=== Begin Enclosure ===
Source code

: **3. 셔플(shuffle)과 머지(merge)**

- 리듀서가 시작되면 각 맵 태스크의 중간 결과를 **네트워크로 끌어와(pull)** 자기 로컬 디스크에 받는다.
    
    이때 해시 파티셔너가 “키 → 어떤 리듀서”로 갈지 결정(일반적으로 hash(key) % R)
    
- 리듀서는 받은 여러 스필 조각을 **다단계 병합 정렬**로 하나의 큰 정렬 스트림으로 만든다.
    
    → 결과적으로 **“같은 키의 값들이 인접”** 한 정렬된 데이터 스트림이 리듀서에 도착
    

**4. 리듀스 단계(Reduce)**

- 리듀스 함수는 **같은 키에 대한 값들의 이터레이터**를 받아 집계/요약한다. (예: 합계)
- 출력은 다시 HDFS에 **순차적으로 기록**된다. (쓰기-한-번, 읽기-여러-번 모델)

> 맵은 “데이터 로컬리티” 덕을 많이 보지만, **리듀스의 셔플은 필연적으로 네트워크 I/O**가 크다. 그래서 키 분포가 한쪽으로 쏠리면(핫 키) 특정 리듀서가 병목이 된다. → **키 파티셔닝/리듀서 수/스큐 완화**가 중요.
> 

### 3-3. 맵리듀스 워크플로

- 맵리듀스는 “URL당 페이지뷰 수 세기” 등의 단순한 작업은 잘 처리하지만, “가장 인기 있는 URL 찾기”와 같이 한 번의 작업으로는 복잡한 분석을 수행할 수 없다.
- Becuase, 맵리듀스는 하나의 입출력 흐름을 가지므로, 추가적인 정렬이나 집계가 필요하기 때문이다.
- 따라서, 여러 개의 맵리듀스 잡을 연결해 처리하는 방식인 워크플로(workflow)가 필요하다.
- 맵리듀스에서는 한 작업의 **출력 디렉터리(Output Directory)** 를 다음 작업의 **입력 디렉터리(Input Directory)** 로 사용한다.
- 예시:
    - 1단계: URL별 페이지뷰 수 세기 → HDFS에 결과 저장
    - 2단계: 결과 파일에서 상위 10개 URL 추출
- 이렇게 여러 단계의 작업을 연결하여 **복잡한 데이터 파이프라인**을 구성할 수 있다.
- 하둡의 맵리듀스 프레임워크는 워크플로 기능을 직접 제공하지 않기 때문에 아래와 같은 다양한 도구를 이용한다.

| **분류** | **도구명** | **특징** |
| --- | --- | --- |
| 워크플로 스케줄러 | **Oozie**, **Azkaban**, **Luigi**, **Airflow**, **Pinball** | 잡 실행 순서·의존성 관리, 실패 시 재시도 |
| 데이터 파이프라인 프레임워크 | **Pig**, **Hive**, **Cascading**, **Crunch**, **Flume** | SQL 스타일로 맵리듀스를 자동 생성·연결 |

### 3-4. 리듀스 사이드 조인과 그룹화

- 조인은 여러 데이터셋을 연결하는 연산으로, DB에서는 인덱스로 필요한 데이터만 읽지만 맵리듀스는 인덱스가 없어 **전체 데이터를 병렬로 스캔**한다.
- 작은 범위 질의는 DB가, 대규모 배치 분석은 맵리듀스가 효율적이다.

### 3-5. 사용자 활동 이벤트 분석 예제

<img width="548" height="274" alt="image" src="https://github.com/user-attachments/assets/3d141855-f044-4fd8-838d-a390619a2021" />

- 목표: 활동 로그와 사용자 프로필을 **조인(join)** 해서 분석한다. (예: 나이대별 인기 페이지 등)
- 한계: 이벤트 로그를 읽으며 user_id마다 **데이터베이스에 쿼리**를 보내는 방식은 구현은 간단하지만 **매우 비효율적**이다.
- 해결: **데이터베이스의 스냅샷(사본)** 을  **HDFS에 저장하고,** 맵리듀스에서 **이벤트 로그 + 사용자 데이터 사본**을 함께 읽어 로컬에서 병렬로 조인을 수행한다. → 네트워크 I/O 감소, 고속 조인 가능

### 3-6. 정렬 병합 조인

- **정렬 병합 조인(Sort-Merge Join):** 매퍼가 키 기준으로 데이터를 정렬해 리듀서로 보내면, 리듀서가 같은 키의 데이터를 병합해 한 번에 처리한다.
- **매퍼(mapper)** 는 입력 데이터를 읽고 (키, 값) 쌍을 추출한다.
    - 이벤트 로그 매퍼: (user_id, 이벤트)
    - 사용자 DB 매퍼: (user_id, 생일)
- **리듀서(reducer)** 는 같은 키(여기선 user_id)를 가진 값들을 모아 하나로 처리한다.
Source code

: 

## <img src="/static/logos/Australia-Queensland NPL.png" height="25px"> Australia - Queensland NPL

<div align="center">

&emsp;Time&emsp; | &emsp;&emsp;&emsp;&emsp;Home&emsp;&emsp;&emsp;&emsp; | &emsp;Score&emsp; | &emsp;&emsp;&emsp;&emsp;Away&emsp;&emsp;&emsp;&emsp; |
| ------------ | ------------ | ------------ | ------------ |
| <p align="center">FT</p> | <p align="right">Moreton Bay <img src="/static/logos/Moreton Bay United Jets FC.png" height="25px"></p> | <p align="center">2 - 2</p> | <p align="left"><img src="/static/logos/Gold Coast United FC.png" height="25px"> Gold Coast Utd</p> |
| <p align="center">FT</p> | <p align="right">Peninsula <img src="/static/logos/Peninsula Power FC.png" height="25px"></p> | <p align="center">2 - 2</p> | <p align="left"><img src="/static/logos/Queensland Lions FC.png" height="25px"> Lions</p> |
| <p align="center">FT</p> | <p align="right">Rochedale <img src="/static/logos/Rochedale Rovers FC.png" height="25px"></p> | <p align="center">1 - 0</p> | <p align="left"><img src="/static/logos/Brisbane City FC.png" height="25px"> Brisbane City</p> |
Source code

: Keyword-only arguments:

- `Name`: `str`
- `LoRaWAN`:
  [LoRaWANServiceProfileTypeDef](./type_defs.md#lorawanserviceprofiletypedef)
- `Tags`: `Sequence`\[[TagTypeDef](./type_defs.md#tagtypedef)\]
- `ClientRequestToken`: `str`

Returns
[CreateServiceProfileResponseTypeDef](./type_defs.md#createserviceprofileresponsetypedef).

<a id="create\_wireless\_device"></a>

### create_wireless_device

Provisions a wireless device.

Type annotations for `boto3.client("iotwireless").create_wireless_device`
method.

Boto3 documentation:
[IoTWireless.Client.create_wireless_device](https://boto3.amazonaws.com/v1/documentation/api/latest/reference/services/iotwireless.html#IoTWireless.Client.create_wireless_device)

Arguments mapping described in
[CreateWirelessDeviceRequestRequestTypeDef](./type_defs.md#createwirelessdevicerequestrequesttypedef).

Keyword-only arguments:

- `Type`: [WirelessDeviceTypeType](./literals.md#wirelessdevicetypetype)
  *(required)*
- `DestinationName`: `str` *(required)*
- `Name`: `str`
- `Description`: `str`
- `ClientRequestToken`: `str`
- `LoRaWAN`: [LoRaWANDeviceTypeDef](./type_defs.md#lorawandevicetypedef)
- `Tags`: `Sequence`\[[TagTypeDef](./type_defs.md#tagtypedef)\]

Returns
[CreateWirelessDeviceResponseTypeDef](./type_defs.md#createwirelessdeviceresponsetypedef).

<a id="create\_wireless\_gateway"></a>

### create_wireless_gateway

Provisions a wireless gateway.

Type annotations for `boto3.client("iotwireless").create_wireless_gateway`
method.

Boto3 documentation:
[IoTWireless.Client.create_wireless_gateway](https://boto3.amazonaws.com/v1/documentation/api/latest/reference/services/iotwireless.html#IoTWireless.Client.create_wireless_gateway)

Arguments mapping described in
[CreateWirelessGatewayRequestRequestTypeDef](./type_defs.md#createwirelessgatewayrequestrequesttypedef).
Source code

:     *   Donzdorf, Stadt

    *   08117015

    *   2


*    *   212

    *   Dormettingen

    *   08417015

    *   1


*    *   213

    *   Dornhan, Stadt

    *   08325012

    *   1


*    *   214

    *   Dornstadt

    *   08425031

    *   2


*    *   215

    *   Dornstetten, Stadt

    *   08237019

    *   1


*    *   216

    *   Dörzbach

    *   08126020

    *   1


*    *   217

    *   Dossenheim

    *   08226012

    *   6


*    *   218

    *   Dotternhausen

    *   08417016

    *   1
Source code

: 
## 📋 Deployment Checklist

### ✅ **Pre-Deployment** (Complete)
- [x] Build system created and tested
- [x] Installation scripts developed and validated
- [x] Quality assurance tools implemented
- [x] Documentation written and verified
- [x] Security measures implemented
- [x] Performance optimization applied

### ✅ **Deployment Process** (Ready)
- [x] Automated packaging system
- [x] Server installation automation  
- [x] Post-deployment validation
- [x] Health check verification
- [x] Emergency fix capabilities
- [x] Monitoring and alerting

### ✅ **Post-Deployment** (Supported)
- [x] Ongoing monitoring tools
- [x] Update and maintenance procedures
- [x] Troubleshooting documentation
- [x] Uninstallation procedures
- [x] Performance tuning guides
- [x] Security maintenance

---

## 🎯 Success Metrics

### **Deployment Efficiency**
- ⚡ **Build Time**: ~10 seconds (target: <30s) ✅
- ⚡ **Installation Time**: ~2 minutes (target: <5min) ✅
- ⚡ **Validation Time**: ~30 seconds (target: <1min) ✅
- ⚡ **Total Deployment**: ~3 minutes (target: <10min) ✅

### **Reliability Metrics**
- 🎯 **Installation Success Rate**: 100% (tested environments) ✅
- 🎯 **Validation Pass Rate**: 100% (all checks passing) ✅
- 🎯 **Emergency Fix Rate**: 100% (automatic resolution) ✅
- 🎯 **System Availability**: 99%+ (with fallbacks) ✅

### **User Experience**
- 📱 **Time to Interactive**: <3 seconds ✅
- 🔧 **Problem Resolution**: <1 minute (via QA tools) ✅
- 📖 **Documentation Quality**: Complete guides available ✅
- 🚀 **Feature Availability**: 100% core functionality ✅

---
=== End Enclosure ===
- **THE TASK**
Render the part of the material that opens with the line containing "### 3-3. 맵리듀스 워크플로" and closes with the line containing "- 하둡의 맵리듀스 프레임워크는" as a Markdown table with the columns Row and Line. Number each row and omit blank lines.

- **EXERCISE RESULT**
| Row | Line |
|---|---|
| 1 | ### 3-3. 맵리듀스 워크플로 |
| 2 | - 맵리듀스는 “URL당 페이지뷰 수 세기” 등의 단순한 작업은 잘 처리하지만, “가장 인기 있는 URL 찾기”와 같이 한 번의 작업으로는 복잡한 분석을 수행할 수 없다. |
| 3 | - Becuase, 맵리듀스는 하나의 입출력 흐름을 가지므로, 추가적인 정렬이나 집계가 필요하기 때문이다. |
| 4 | - 따라서, 여러 개의 맵리듀스 잡을 연결해 처리하는 방식인 워크플로(workflow)가 필요하다. |
| 5 | - 맵리듀스에서는 한 작업의 **출력 디렉터리(Output Directory)** 를 다음 작업의 **입력 디렉터리(Input Directory)** 로 사용한다. |
| 6 | - 예시: |
| 7 |     - 1단계: URL별 페이지뷰 수 세기 → HDFS에 결과 저장 |
| 8 |     - 2단계: 결과 파일에서 상위 10개 URL 추출 |
| 9 | - 이렇게 여러 단계의 작업을 연결하여 **복잡한 데이터 파이프라인**을 구성할 수 있다. |
| 10 | - 하둡의 맵리듀스 프레임워크는 워크플로 기능을 직접 제공하지 않기 때문에 아래와 같은 다양한 도구를 이용한다. |